Primary Care Provider
  1. Plans will allow enrollees or their designee to change PCPs , upon request, in the following situations:
    1. MCO will facilitate changing enrollee's PCP assignment to participating shelter provider upon member request, or
    2. MCO will facilitate changing enrollee's PCP assignment to a PCP closer to shelter location upon member request , or
    3. MCO will work with FE, local district, or Medicaid CHOICE to disenroll and enroll (transfer) homeless member into another plan in order to continue the relationship with a provider, if the provider does not participate in the plan.
  2. Providers at homeless shelters may function as PCPs for the homeless population if their total hours worked at all locations amount to a minimum of 16 hours weekly. This is only for the homeless population who wish to use the providers at the shelter sites. MCOs do not have to show these providers in their provider directories as PCPs since it is limited to the homeless population. All other PCPs must adhere to the requirements in the Model contract. The MCO should let the enrollee know that the shelter providers are available as PCPs even though they are not listed in the directory.

IV. Contracting and Credentialing

  1. MCOs are required to contract with at least two Section 330H providers per county, where they are available. If no Section 330H providers exist in the county, the plan must enter into contract with FQHCs and providers who traditionally provide services to this population.

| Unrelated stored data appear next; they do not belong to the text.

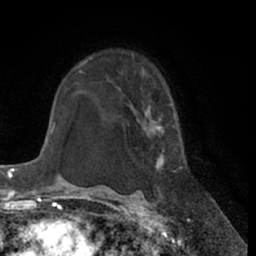
Breast MRI (dynamic contrast-enhanced), one axial slice; slice 45 of 66 in the series (ordered by position); cropped to one breast; dynamic contrast-enhanced series, time point 2 of 7 at this slice position (early post-contrast); 1.5 T; TE 3 ms, TR 6.2 ms; 2.4 mm slice thickness; 256 × 256 image matrix, field of view 170 × 170 mm. Female patient.
Outlined on this slice (semi-automatic segmentation, software-assisted and operator-edited):
- enhancing-tissue mask used for the functional tumour volume (all voxels passing the contrast-enhancement thresholds inside the analysis volume; usually the tumour): bounding box <134,103,183,198> (left, top, right, bottom; pixels)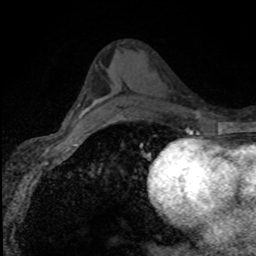
Breast MRI (dynamic contrast-enhanced), one axial slice; slice 48 of 80 in the series (ordered by position); cropped to one breast; dynamic contrast-enhanced series, time point 2 of 8 at this slice position (early post-contrast); 1.5 T; TE 4.2 ms, TR 7.1 ms; 2 mm slice thickness; 256 × 256 image matrix, field of view 145 × 145 mm. Female patient.
Outlined on this slice (semi-automatic segmentation, software-assisted and operator-edited):
- enhancing-tissue mask used for the functional tumour volume (all voxels passing the contrast-enhancement thresholds inside the analysis volume; usually the tumour): bounding box <87,104,96,111> (left, top, right, bottom; pixels)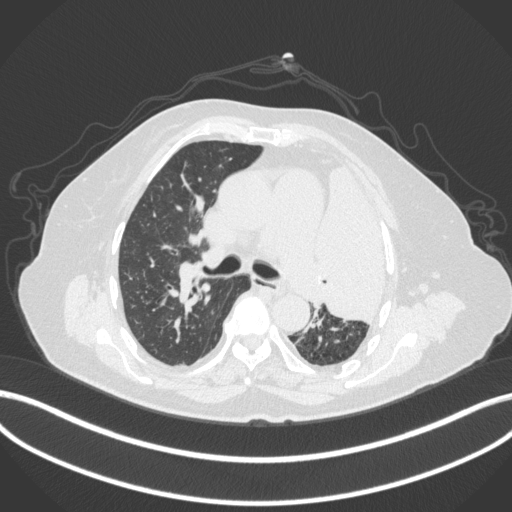
Chest CT, one axial slice; position 245 of 399 along the scan axis; 120 kVp; lung window (W 1500 / L -600 HU); 1 mm slice thickness; 512 × 512 image matrix. Female patient, age 75 years. Case-level facts recorded for this patient, not image findings: clinical TNM (as recorded): T3 N3 M1.
Annotated regions visible in this slice (rectangle marked by the reading radiologist):
- lung tumour (recorded histology: adenocarcinoma): bounding box [x1, y1, x2, y2] px = [308, 158, 390, 328]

  2. MCOs are required to comply with Article 4406-d of the PHL regarding the credentialing of providers. That provision states in part "A health care plan shall complete review of the health care professional's application to participate in the in-network portion of the health care plan's network and shall, within ninety days of receiving a health care professional's completed application to participate in the health care plan's network, notify the health care professional as to whether he or she is credentialed or whether additional time is necessary to make a determination in spite of the health care plan's best efforts or because of failure of a third party to provide necessary documentation, or non-routine or unusual circumstances require additional time for review."